◆ **Prompt**
All of the data should be output character for character, except the pictures.

◆ **Data**
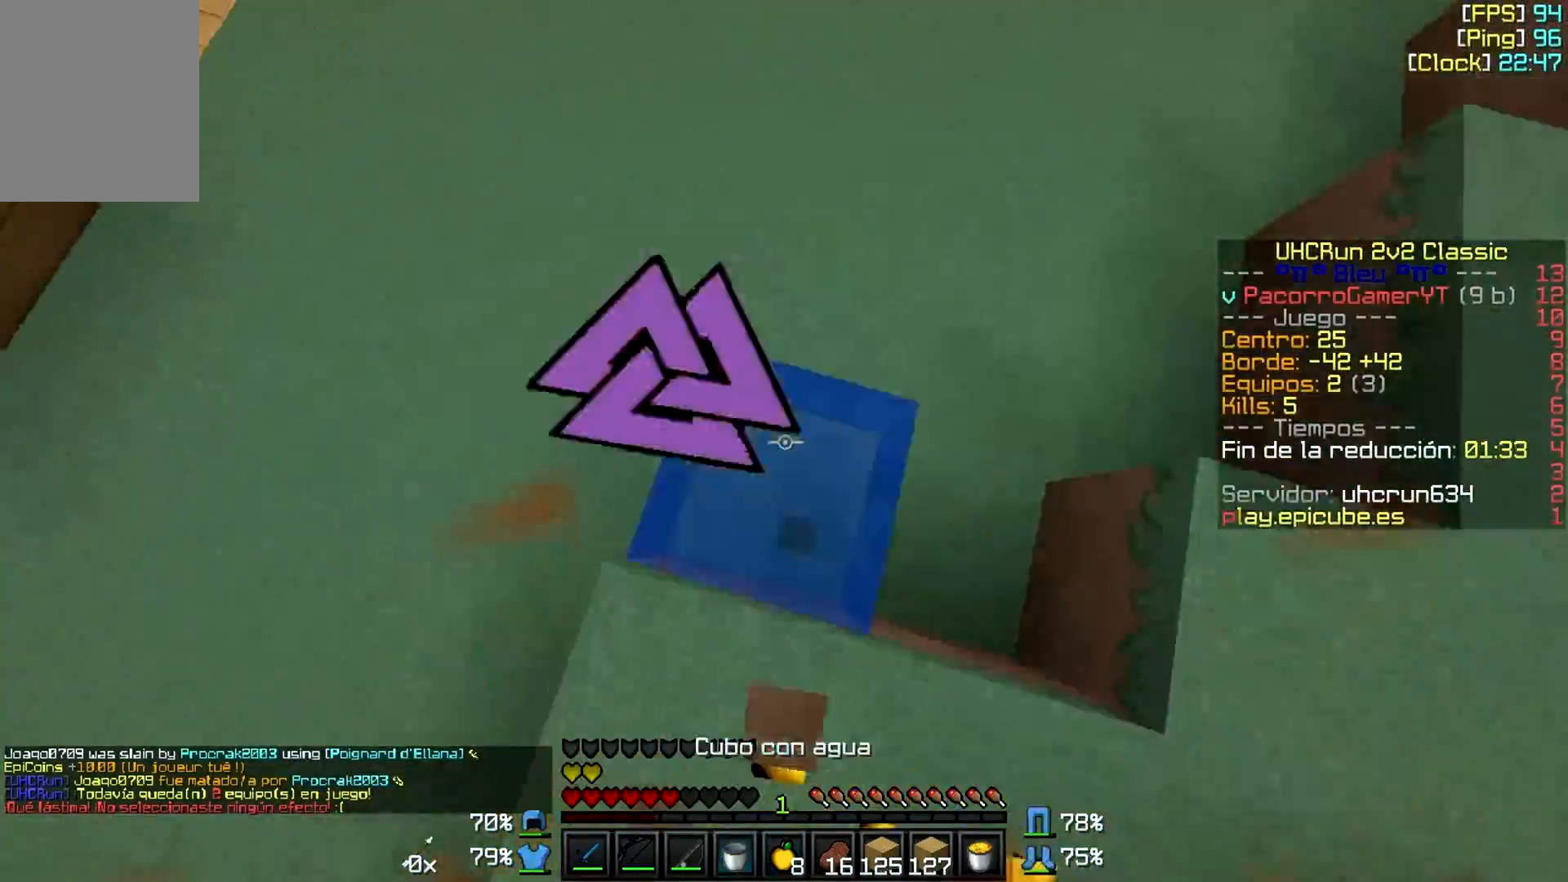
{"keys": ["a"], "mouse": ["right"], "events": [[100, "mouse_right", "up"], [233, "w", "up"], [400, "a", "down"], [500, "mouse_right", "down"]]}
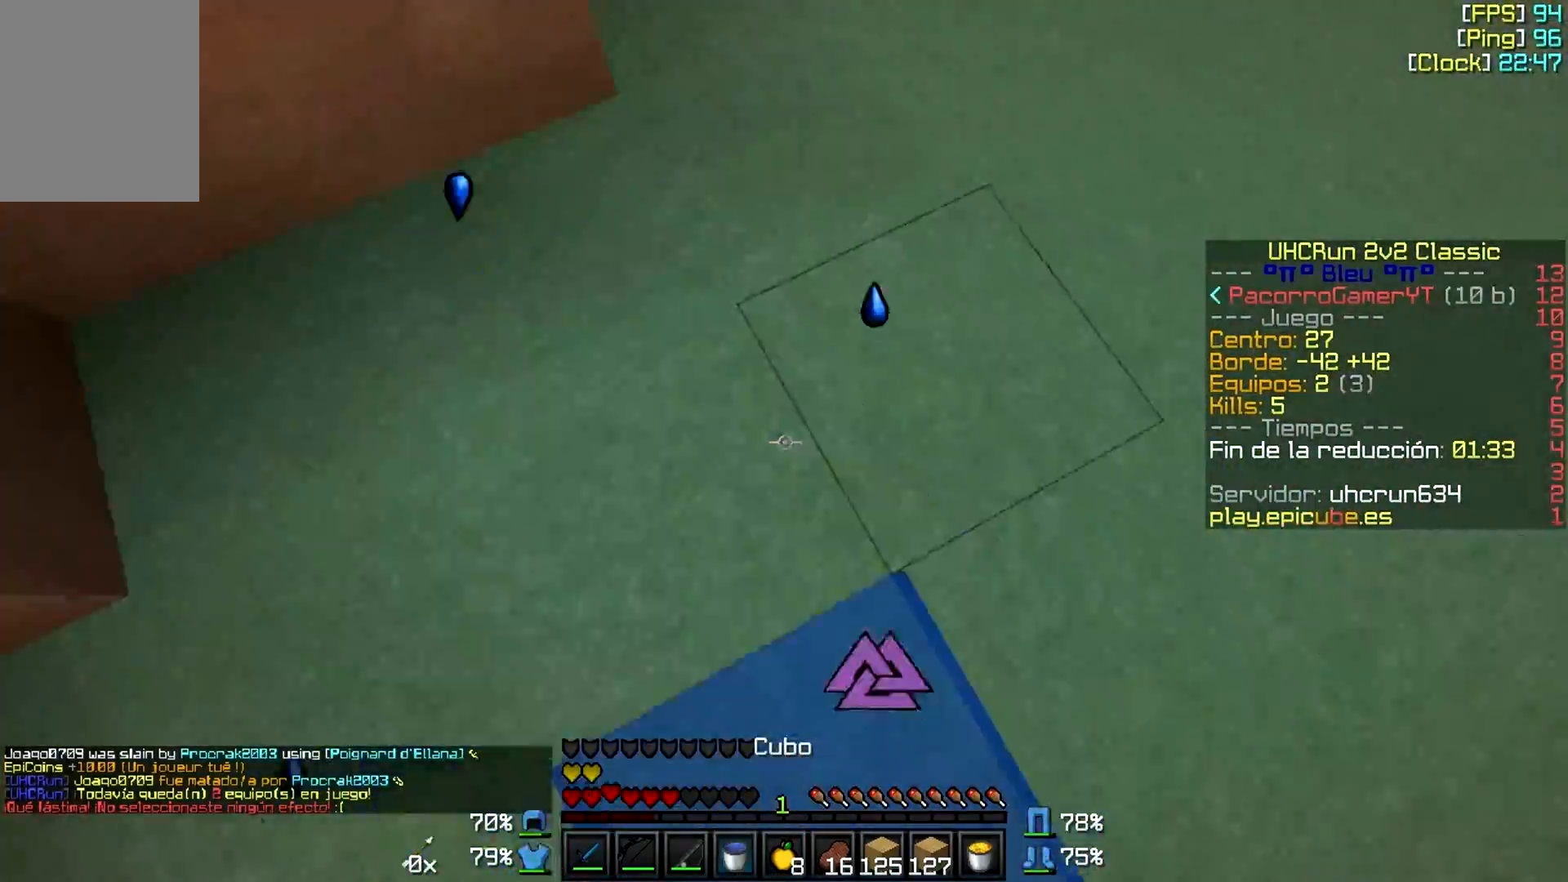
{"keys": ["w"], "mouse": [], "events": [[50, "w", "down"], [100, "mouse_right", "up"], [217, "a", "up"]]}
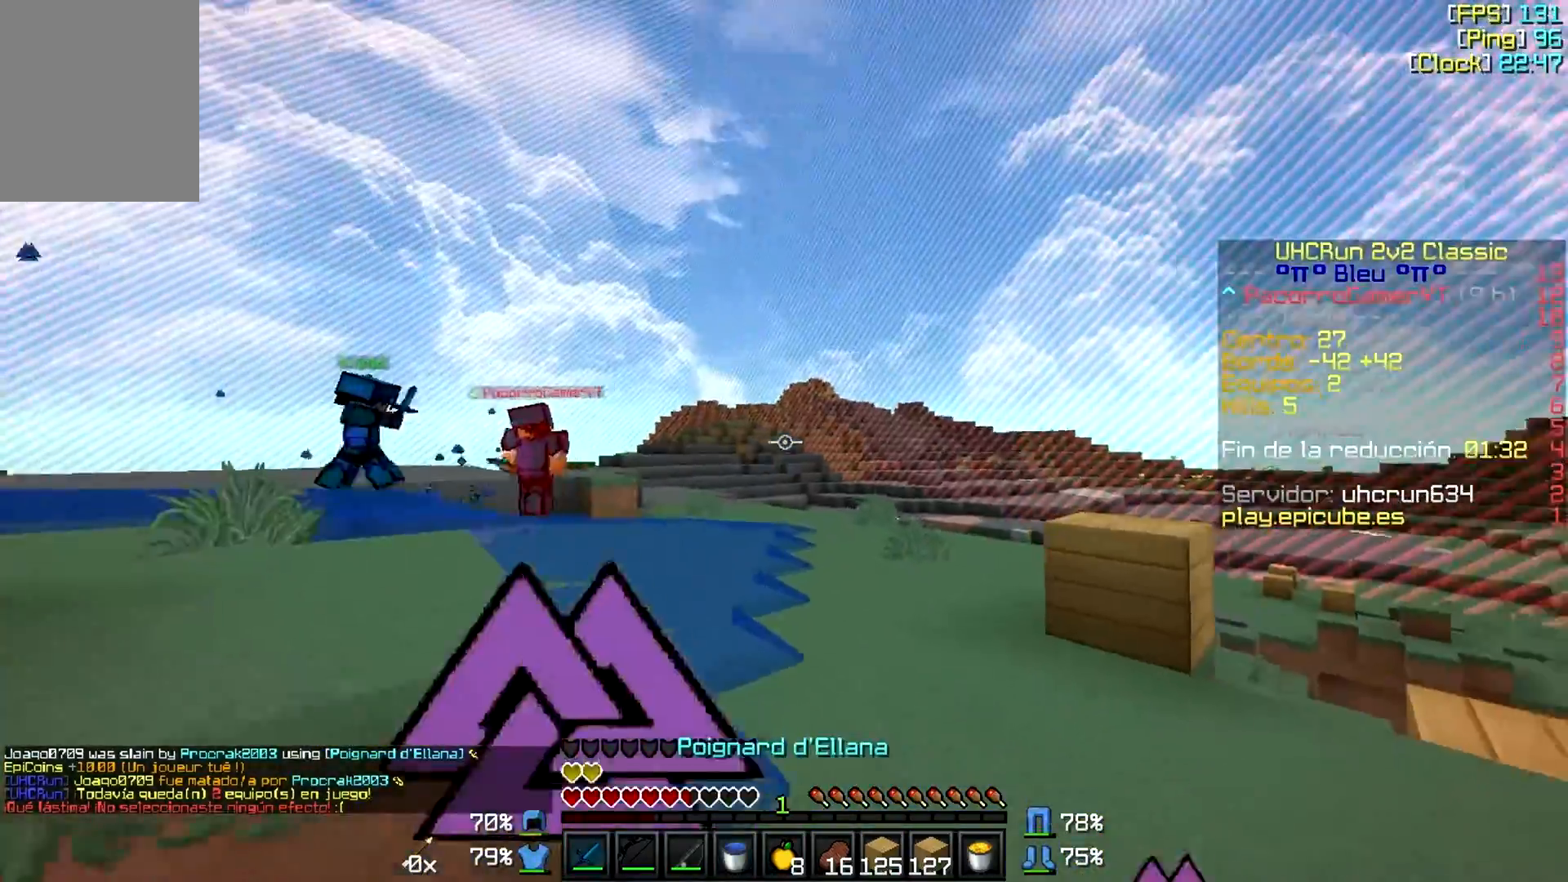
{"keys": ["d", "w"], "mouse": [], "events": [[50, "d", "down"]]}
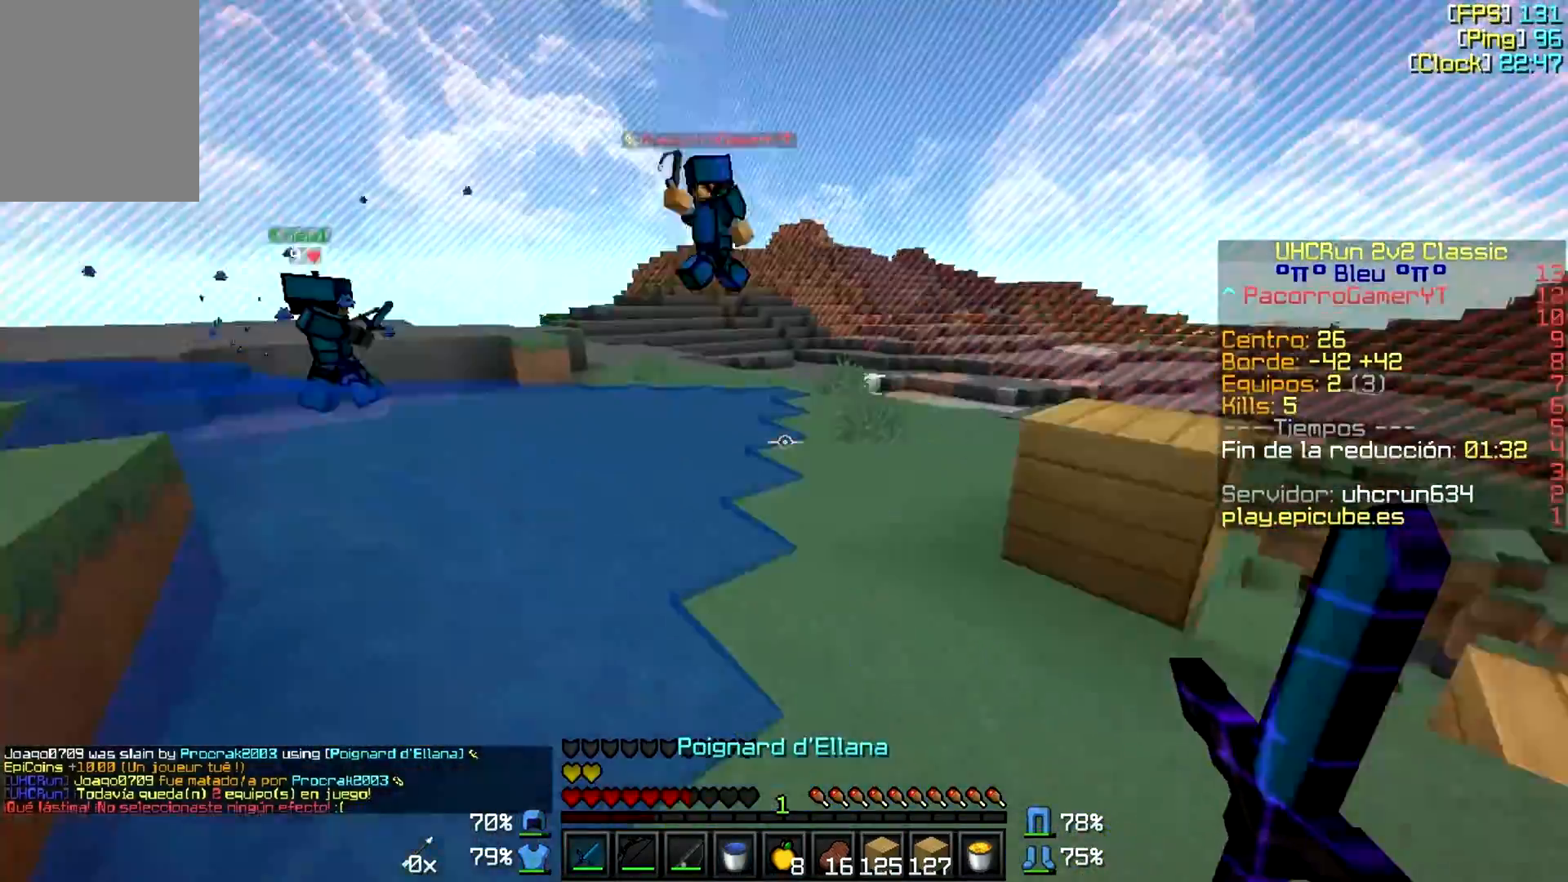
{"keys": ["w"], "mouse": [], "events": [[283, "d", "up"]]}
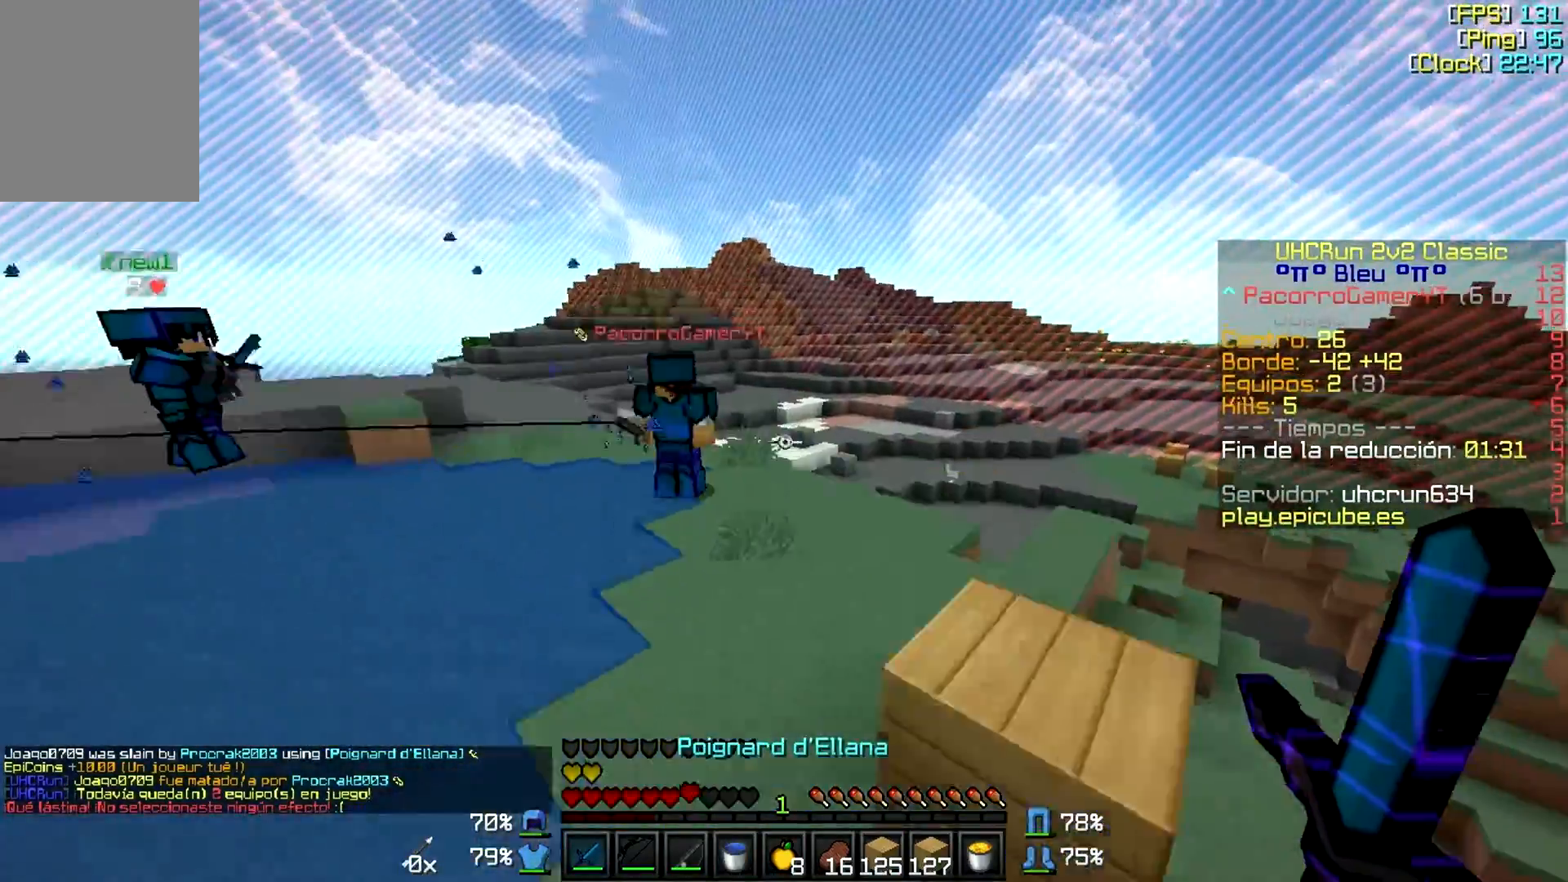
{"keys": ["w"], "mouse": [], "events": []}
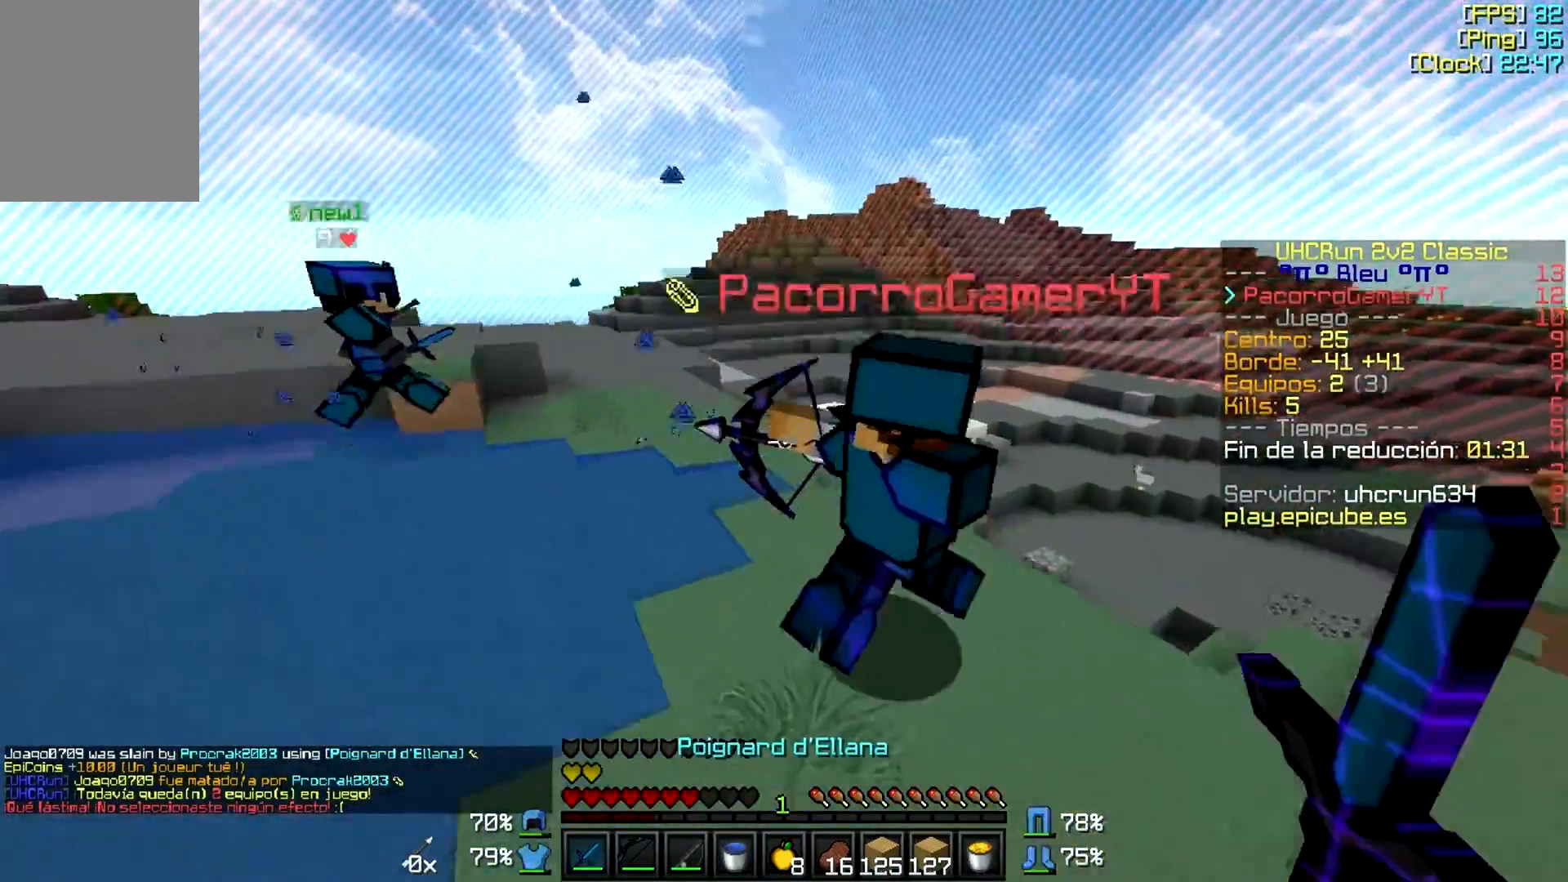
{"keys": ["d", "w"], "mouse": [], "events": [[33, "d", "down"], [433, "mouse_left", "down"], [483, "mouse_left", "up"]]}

◆ **Finished exercise**
{"keys": ["a"], "mouse": ["right"], "events": [[100, "mouse_right", "up"], [233, "w", "up"], [400, "a", "down"], [500, "mouse_right", "down"]]}
{"keys": ["w"], "mouse": [], "events": [[50, "w", "down"], [100, "mouse_right", "up"], [217, "a", "up"]]}
{"keys": ["d", "w"], "mouse": [], "events": [[50, "d", "down"]]}
{"keys": ["w"], "mouse": [], "events": [[283, "d", "up"]]}
{"keys": ["w"], "mouse": [], "events": []}
{"keys": ["d", "w"], "mouse": [], "events": [[33, "d", "down"], [433, "mouse_left", "down"], [483, "mouse_left", "up"]]}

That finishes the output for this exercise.